Using the Memoryless property of Geometric RVs

Question

We're given $X_1,X_2,\ldots$ are i.i.d geometric with $$\mathbb{P}\{X_i = k\} = (0.9)^{k-1}0.1 \quad \forall \, k\in \mathbb{N}$$

Define, $$S_n = \sum_{i=1}^nX_i \\ \tau = \inf\{n \geq 1: S_n > 100\}$$

We need to find $\mathbb{E}[S_{\tau}]$.

My attempt,

I plan to use Wald's inequality, $$\mathbb{E}[S_{\tau}] = \mathbb{E}[\tau]\mathbb{E}[X_1]$$ as $\tau$ is finite (it can't go over 101) but I'm not able to get $\mathbb{E}[\tau]$.

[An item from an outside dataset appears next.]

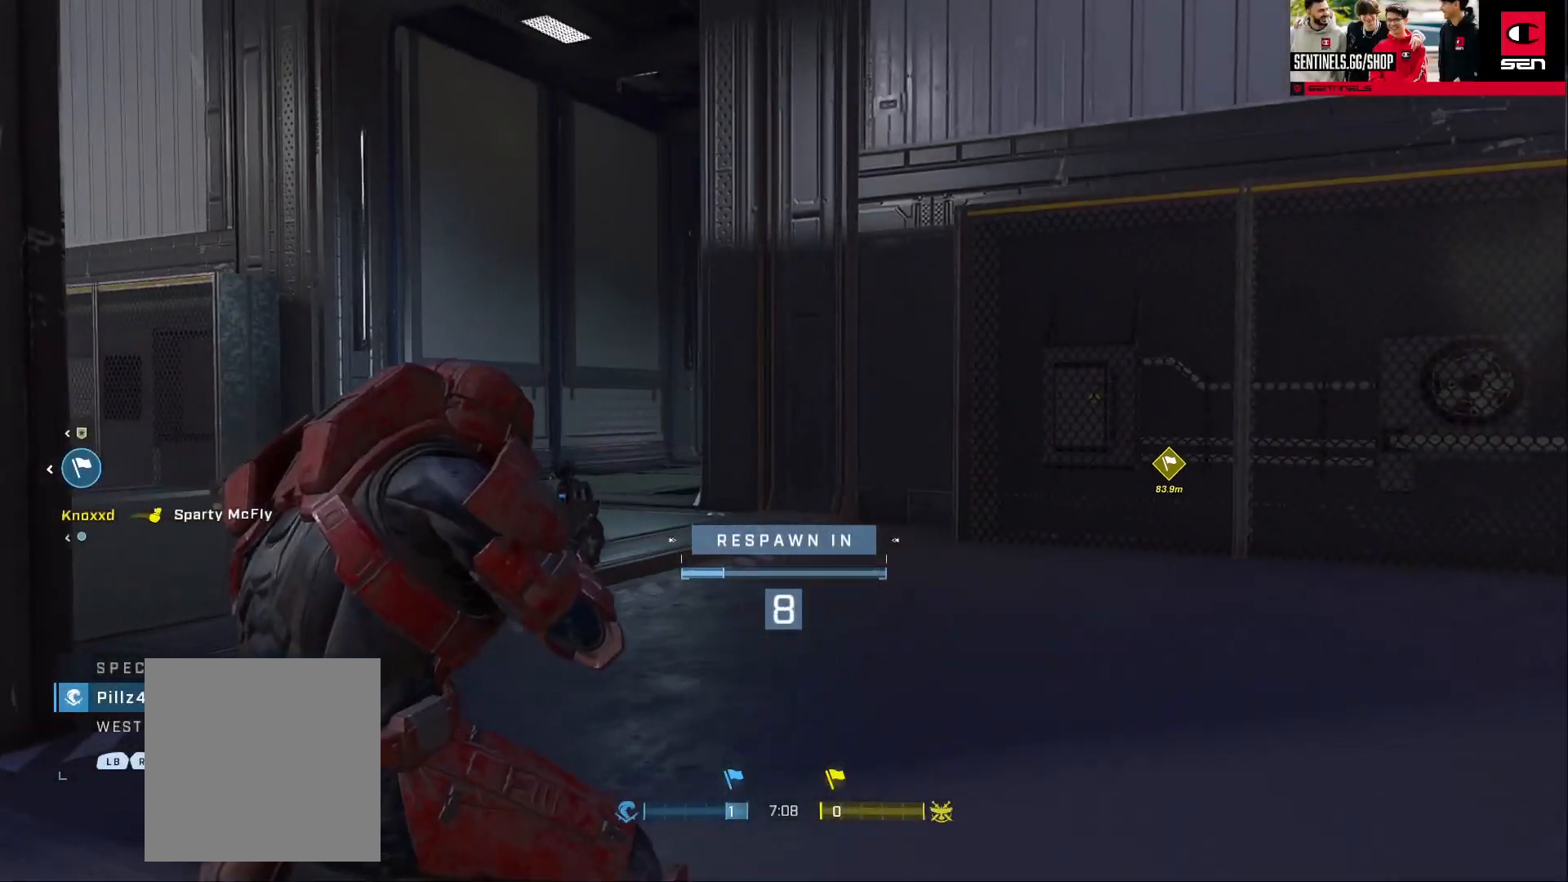
{"buttons": [], "left_stick": "center", "right_stick": "center", "events": []}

I was asked to use the "Memoryless Property" of geometric random variables but I'm not sure how that fits with this problem at all.

Answer 1

Let $N_{\tau-1}=100-S_{\tau-1}\geq 0$. Then using memorylessness

$E(S\tau)=E(S_{\tau-1}+X_{\tau}|X_{\tau}>N_{\tau-1})=100+E(X_{\tau}-N_{\tau-1}|X_{\tau}>N_{\tau-1})=100+E(X_{\tau})$.

Answer 2

Notice that since $\tau$ is nonnegative and bounded by $101$, so $E(\tau) = \sum_{n = 1}^{101} P(\tau \geq n)$. Then notice that $\{\tau \geq n\} = \{S_{n - 1} \leq 100\}$. Also note that $S_n$ has negative binomial distribution.